ZADANIE 1 —
Podaj wszystkie miejscowości, w których według tekstu o Alfredzie Dylik Dukowicz mieszkała jej rodzina.
ZADANIE 2 —
Dopisz dalszą część tekstu o Alfredzie Dylik Dukowicz, zaczynając po jego ostatnim zdaniu.

Alfreda Dylik Dukowicz

Alfreda Zofia Dylik urodziła się 2 maja 1913r. w Szczakowej w rodzinie urzędnika kolejowego Józefa i Karoliny z domu Zdeb.  Była najstarszą z córek państwa Dylików (miała jeszcze 3 siostry i 2 braci).


Alfreda Dylikówna

Najprawdopodobniej w zawiązku z pracą ojca Józefa, rodzina często się przeprowadzała (Szczakowa, Bielsko, Brzezinka), by ostatecznie zamieszkać w Oświęcimiu. Tu też rozpoczęła swoją edukację Alfreda.


Alfreda Dylik, stoi pierwsza z lewej, z mamą i siostrami: Jadwigą, Ernestyną i Marysią

Najpierw w 1919r. uczyła się w Szkole Powszechnej w Oświęcimiu. Następnie uczęszczała do 7 klasy Szkoły Ćwiczeń przy Państwowym Seminarium Nauczycielskim Żeńskim im. Juliusza Słowackiego w Mysłowicach, po jej ukończeniu w 1927r. dostała się do Seminarium na pierwszy kurs. Seminarium ukończyła wiosną 1932r. zdając egzamin dojrzałości.


Dyplom informujący o przyjęciu Alfredy Dylikówny do Seminarium Nauczycielskiego w Mysłowicach

Jeszcze tego samego roku 1932r. otrzymała skierowanie do pracy jako nauczycielka w trzyklasowej Szkole Powszechnej w Lisowicach (powiat lubliniecki). Nauczycielem mianowanym została w 1936r.

Budynek dawnej szkoły w Lisowicach w której od 1932 do 1937r uczyła Alfreda Dylik,
a jej przyszły mąż Józef Dukowicz był kierownikiem.

Najprawdopodobniej uczyła także w Szkole Powszechnej w Lisowie (posiadała misję kanoniczną, pozwalającą jej uczyć religii).

W Lisowicach poznała swojego przyszłego męża – Józefa Dukowicza, który wówczas pełnił funkcję kierownika tamtejszej szkoły.


Józef Dukowicz, stoi drugi od prawej – kierownik szkoły w Lisowicach, a potem w Pawonkowie,
mąż Alfredy Dylik

Jak wspomina córka Alfredy – pani Alina Dukowicz, z harcerstwem Alfreda i jej siostra Jadwiga zetknęły się już w szkole powszechnej uczęszczając na zbiórki.


Alfreda Dylikówna wśród harcerek – siedzi w drugim rzędzie, trzecie od prawej strony

Alfreda należała także do drużyny harcerskiej działającej przy Seminarium w Mysłowicach.

ZAPISANE INFORMACJE —
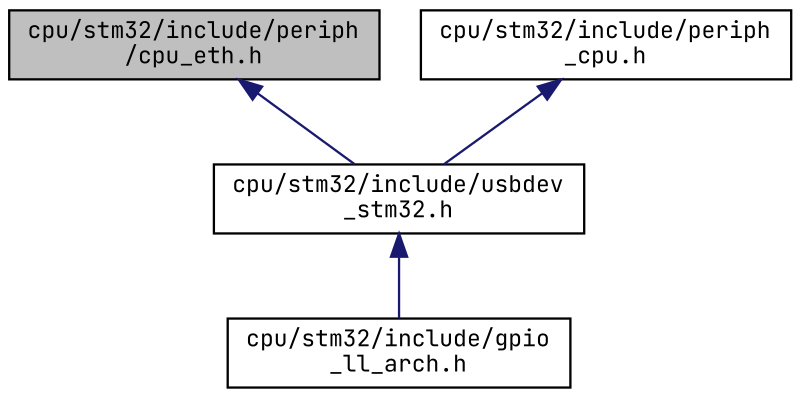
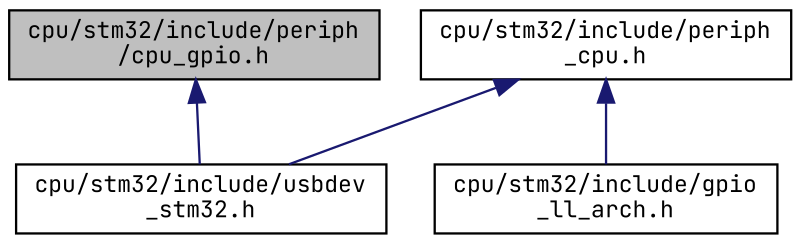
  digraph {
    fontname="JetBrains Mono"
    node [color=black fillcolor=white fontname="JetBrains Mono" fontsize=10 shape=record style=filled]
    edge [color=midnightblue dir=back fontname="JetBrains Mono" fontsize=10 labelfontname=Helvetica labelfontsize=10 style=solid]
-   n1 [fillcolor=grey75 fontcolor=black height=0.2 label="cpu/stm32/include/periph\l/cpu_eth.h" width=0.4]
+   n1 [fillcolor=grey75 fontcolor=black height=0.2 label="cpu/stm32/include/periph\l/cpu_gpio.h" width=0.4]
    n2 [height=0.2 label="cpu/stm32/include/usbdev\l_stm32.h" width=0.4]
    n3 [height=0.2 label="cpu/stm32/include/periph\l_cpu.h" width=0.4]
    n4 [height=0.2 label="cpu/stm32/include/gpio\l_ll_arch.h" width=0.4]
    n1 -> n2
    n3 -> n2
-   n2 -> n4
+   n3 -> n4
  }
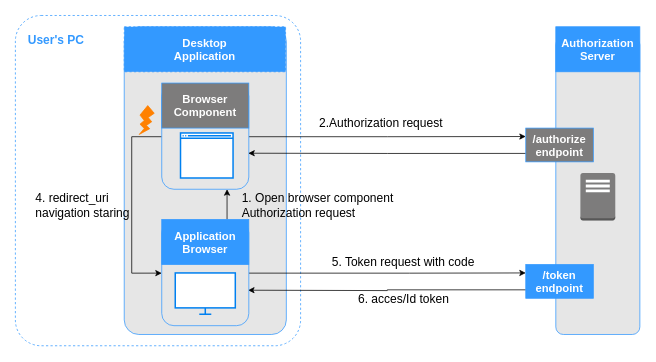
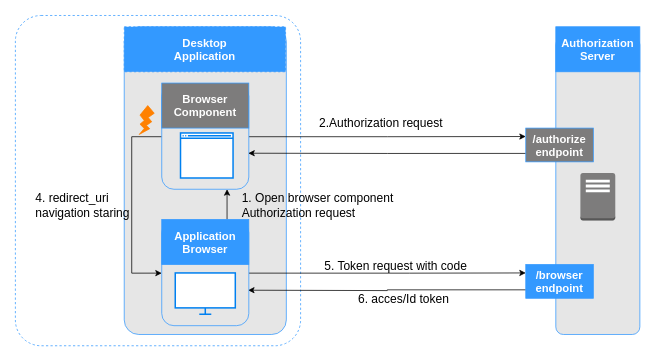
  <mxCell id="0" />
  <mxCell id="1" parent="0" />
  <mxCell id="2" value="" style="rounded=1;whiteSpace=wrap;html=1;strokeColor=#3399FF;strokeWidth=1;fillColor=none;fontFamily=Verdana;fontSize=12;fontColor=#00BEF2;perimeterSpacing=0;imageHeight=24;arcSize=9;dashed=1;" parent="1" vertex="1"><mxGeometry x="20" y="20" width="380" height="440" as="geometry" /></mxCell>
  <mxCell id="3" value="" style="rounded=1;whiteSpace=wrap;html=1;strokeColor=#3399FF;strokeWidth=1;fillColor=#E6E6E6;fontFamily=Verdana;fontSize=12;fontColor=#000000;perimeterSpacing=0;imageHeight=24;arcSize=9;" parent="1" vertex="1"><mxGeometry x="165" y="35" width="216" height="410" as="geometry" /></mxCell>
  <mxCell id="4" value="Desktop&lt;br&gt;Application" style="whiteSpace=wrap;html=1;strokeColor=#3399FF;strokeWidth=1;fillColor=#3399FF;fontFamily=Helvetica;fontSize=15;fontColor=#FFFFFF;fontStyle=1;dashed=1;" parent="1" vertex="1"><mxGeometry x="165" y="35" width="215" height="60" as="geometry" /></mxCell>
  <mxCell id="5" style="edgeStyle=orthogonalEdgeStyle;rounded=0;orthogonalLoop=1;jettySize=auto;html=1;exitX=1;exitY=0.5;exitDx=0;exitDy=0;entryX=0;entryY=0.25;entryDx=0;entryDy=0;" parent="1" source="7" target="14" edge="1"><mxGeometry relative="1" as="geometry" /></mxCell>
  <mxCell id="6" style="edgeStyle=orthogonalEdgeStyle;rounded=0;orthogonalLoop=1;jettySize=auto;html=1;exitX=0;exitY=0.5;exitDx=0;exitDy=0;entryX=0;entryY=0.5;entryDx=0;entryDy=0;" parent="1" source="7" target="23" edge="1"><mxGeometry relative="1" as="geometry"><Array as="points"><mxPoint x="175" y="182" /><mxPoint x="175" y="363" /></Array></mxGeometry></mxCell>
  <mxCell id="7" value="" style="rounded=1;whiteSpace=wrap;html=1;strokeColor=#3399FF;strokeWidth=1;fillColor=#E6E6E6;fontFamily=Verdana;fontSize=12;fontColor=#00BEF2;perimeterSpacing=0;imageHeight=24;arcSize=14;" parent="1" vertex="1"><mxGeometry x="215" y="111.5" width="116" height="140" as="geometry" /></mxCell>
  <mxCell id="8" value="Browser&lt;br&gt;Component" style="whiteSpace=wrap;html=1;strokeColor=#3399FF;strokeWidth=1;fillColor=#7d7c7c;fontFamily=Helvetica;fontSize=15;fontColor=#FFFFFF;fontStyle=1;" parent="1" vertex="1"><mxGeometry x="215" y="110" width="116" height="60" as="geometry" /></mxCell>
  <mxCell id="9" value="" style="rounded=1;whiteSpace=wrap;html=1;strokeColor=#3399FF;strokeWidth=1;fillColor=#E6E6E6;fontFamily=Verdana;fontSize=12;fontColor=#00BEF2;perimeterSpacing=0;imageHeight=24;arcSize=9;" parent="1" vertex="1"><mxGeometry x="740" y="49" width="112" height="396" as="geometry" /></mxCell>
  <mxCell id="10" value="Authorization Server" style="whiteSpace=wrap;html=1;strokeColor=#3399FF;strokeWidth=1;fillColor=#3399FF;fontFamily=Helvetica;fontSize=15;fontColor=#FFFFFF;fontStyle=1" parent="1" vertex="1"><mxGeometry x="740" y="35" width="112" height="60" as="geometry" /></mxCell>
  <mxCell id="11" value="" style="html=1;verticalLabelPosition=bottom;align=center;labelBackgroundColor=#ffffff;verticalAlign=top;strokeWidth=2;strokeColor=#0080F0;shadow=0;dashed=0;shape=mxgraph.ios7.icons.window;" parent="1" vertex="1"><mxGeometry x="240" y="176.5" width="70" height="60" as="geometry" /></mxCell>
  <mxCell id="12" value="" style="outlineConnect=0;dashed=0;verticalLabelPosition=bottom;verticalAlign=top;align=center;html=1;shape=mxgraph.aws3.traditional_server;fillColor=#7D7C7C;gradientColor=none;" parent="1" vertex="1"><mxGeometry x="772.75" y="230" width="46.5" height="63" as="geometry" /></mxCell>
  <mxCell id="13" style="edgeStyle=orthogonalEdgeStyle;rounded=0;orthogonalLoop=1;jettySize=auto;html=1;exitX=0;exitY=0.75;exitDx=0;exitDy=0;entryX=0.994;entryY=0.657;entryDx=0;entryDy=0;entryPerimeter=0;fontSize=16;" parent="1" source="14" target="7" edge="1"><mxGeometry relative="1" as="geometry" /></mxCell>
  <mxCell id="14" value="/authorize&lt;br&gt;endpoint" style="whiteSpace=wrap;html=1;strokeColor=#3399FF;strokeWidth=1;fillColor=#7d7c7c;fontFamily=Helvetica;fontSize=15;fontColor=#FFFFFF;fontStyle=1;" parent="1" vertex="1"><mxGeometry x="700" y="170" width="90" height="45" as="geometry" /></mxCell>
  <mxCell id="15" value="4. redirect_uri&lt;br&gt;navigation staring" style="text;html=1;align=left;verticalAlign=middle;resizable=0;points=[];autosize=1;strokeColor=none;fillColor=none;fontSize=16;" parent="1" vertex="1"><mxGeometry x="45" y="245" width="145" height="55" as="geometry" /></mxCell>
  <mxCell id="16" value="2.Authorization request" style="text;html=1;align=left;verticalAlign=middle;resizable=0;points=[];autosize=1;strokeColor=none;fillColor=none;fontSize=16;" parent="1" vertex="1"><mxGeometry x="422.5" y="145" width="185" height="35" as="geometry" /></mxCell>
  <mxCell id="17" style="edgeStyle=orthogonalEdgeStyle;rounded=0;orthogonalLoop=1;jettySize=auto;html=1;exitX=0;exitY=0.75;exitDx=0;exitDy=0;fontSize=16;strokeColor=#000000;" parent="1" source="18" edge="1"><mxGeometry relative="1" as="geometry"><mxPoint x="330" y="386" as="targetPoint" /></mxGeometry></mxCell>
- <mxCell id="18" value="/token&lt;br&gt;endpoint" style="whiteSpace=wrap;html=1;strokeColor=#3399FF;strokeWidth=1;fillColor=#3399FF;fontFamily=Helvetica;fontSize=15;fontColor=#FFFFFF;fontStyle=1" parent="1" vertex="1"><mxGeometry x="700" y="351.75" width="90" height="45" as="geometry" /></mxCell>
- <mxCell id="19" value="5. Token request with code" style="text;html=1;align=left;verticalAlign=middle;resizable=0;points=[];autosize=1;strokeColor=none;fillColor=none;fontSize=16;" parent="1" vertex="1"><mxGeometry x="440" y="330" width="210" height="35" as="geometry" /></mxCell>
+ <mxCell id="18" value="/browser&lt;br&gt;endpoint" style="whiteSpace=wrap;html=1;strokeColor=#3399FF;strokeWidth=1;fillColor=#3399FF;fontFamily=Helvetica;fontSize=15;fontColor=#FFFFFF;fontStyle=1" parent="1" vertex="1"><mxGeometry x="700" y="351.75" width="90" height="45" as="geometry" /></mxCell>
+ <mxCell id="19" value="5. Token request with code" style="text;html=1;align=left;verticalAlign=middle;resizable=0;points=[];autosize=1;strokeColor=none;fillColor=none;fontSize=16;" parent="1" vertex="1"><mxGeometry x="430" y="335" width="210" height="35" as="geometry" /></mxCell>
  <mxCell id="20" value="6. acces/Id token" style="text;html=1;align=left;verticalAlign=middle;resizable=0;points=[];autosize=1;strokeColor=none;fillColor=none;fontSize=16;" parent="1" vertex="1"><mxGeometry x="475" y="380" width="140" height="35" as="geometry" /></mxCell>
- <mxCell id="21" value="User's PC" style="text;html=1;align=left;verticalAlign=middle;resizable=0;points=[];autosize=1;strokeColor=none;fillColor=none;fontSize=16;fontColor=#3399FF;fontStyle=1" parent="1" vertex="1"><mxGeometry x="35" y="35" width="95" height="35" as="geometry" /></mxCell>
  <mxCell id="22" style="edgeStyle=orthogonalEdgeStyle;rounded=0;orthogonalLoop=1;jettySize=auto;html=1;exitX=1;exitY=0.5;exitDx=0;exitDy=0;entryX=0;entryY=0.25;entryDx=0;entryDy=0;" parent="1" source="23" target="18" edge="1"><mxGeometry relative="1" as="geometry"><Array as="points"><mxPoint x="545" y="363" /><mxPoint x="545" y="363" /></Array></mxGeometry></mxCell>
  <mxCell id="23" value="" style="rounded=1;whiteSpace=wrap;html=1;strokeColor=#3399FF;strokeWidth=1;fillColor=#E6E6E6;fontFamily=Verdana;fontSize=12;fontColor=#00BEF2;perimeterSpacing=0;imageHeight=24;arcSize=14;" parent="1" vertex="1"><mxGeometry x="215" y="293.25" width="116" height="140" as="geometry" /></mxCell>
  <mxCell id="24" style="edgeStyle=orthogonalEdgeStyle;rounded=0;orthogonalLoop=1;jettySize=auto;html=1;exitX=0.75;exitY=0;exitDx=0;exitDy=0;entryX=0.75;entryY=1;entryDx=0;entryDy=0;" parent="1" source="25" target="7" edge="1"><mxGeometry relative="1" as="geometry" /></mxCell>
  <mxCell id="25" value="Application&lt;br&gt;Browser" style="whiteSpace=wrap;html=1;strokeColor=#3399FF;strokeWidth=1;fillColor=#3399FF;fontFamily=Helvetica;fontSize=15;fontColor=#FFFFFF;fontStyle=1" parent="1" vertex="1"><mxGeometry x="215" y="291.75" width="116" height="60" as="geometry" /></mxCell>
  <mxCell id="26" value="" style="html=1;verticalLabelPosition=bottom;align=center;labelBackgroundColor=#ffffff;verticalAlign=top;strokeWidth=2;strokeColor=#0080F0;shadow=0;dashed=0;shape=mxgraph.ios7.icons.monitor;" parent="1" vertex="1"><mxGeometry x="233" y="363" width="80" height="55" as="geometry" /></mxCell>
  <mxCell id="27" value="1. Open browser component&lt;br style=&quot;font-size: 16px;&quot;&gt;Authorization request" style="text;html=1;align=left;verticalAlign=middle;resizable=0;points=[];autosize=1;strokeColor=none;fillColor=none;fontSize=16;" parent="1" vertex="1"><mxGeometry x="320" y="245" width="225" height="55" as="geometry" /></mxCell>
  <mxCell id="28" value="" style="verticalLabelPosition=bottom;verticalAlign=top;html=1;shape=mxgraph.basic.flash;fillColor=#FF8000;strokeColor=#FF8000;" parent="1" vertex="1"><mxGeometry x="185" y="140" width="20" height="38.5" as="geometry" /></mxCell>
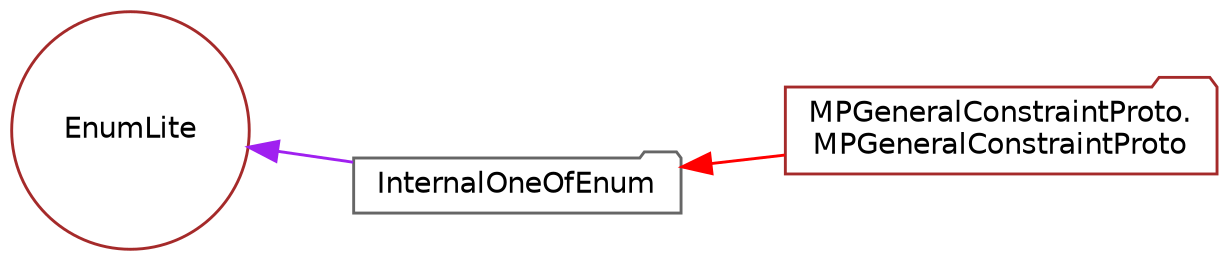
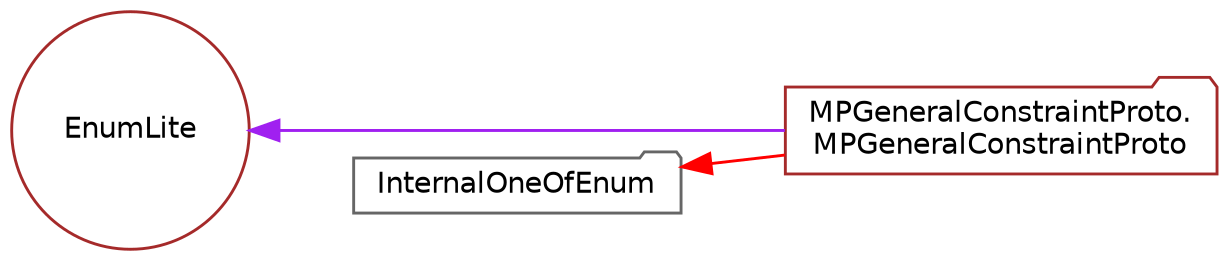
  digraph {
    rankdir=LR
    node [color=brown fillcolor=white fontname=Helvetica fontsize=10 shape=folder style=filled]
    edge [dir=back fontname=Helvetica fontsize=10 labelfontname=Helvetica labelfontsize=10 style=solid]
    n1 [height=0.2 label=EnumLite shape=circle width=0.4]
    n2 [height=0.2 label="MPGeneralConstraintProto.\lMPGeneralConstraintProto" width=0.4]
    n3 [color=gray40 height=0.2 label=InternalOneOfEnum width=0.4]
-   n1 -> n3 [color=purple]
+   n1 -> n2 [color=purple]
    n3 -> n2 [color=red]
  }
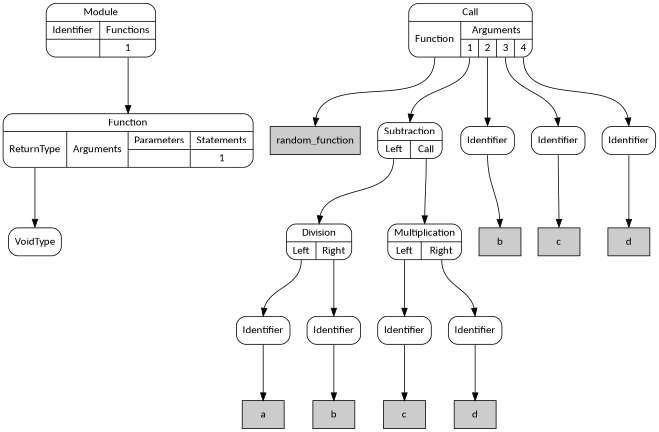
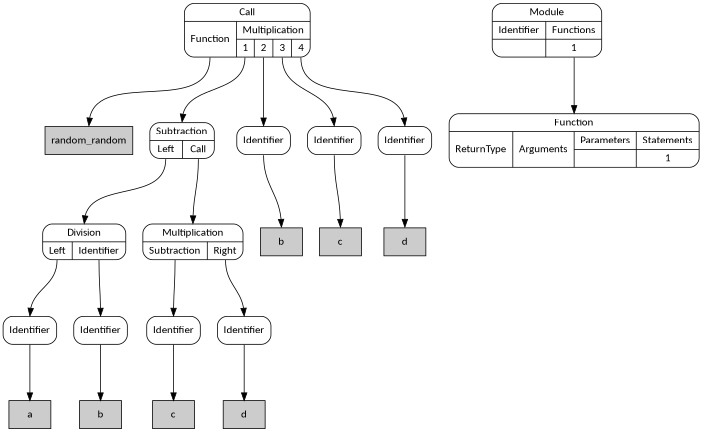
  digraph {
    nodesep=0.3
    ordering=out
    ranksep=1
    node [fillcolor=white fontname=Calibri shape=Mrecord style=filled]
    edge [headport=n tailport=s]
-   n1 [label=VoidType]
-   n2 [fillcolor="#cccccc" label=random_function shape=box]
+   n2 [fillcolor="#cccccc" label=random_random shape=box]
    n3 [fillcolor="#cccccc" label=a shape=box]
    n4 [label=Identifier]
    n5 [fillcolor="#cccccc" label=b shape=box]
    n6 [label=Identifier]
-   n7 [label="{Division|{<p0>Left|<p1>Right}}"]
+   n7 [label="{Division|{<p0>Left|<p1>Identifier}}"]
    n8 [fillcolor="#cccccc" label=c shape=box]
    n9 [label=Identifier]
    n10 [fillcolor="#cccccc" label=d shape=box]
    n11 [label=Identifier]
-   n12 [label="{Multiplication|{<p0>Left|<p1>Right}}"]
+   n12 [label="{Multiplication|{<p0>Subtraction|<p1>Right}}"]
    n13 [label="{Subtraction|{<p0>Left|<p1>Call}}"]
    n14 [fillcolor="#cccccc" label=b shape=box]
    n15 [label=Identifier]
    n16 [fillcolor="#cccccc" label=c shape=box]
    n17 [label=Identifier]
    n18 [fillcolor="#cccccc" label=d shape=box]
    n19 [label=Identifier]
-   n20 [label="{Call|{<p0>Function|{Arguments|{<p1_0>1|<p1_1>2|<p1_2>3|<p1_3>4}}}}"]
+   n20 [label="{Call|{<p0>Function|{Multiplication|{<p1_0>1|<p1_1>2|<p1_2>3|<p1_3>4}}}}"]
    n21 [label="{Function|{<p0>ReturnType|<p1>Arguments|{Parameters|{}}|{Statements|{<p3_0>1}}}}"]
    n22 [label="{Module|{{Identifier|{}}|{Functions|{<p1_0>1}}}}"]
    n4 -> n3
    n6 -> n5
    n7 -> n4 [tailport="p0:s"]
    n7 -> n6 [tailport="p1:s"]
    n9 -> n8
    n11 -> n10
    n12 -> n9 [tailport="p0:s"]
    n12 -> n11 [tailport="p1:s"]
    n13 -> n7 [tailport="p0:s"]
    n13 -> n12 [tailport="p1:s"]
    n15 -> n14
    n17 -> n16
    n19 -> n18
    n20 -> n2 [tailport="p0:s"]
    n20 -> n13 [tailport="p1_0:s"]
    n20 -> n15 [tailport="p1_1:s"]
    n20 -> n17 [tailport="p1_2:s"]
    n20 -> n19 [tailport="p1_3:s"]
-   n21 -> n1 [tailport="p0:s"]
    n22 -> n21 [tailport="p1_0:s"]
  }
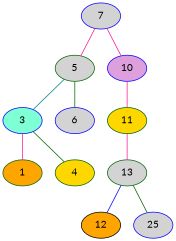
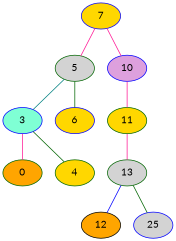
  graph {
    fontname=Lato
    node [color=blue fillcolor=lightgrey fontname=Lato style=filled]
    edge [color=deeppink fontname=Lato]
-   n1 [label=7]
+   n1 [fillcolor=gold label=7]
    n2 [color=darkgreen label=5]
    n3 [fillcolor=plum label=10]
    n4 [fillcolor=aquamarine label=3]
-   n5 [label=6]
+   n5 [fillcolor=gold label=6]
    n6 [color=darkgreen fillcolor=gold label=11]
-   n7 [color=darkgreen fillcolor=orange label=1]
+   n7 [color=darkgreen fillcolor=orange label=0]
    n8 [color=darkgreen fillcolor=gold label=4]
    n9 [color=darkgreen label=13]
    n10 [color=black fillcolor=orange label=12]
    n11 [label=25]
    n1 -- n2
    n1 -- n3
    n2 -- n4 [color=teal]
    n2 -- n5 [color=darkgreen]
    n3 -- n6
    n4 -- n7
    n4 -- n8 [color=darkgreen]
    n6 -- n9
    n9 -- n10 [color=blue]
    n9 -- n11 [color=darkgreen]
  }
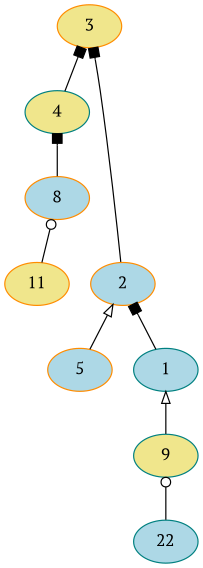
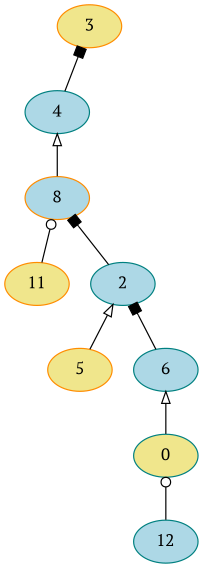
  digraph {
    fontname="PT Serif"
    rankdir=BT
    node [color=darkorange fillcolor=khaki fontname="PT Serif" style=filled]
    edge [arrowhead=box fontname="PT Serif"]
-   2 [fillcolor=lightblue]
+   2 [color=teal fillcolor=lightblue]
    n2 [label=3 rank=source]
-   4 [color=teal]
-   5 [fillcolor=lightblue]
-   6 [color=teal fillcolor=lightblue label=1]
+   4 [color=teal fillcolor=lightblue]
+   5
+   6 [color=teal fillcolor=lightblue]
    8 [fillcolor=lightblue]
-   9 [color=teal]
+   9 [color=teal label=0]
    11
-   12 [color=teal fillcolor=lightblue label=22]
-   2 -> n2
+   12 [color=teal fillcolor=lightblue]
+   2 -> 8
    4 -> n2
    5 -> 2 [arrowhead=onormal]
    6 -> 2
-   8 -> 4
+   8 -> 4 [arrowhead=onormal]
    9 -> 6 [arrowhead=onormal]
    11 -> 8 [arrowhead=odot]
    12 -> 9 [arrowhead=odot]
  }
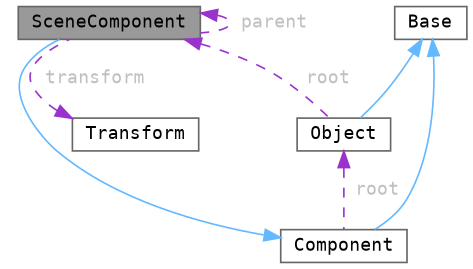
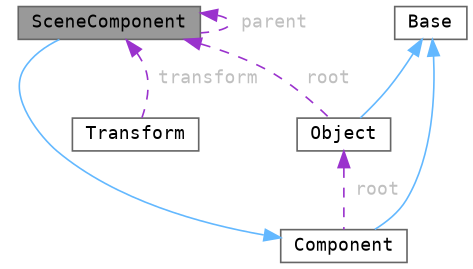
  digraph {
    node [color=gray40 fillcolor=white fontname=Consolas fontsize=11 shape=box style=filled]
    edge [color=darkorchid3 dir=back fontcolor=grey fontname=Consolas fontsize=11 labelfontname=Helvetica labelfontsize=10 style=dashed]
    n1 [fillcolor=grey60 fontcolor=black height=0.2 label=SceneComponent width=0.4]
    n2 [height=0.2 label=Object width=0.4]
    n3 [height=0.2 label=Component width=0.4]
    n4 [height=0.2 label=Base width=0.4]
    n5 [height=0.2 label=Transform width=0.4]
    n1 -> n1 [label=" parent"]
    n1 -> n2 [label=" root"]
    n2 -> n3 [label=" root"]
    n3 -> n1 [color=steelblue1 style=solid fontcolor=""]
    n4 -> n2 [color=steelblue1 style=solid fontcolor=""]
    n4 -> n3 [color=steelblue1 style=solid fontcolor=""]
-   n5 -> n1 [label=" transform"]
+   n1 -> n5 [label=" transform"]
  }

ODPOWIEDŹ 1 —
Szczakowa, Bielsko, Brzezinka i Oświęcim.

ODPOWIEDŹ 2 —
Alfreda Dylikówna wśród harcerek II Żeńskiej Drużyny Harcerek 
Seminarium Nauczycielskiego w Mysłowicach

Wszystko wskazuje na to, że po rozpoczęciu pracy w szkole w Lisowicach – założyła tam próbną drużynę, być może była także drużynową I Żeńskiej Drużyny Harcerek w Lisowie.


Alfreda Dylikówna,
najprawdopodobniej zdjęcie wykonane podczas, lub po Zlocie w Spale w 1935r

W 1935r. uczestniczyła w Jubileuszowym Zlocie Harcerstwa w Spale.


Alfreda Dylikówna podczas Jubileuszowego Zlotu Harcerstwa w Spale – 1935r

Jej praca na niwie harcerskiej musiała spodobać się ówczesnej komendantce Żeńskiego Hufca ZHP w Lublińcu – druhnie Irenie Handke, bowiem powierzyła ona Alfredzie poprowadzenie obozu letniego dla druhen z Hufca Lubliniec w Lisowie, latem 1936r. Możliwe, że to wówczas postanowiła przekazać młodszej koleżance kierowanie Hufcem. Z zapisków druhny Dylik – wynika, że pełniła funkcję Komendantki Hufca Żeńskiego w Lublińcu od 1936 do 1937r.


Na obozie w Lisowie w 1936r. – Alfreda Dylik siedzi jako pierwsza od lewej

Alfreda Dylik z harcerkami z Hufca Lubliniec, na obozie w Lisowie w 1936r, stoi z tyłu

15 sierpnia 1937r. Alfreda Dylik wyszła za mąż za Józefa Dukowicza.


Alfreda Dylikówna, czwarta od lewej strony, z przodu po prawej Józef Dukowicz

Wprowadzona w 1926r. na Śląsku tzw. „ustawa celibatowa” zabraniała kobietom zamężnym – wykonywać zawód nauczycielki (ustawa przestała obowiązywać w kwietniu 1938r.). toteż Alfreda, tuż po ślubie musiała zrezygnować z pracy i odejść ze szkoły.

Alfreda Dylikówna – nauczycielka Szkoły Powszechnej w Lisowicach

Może Alfreda – już Dukowicz, dalej mogła realizować się jako komendantka Hufca Harcerek w Lublińcu, jednak jesienią 1937r. zaszła w ciążę, a to i fakt, że od lata 1938r. musiała zajmować się małą córeczką Aliną spowodowało przekazanie Hufca Lublinieckiego ponownie druhnie Handke.

Niestety tak świetnie prowadzona przez Alfredę drużyna harcerek w Lisowicach, ze względu na brak osoby, która mogłaby się nią opiekować zaprzestała swojej działalności.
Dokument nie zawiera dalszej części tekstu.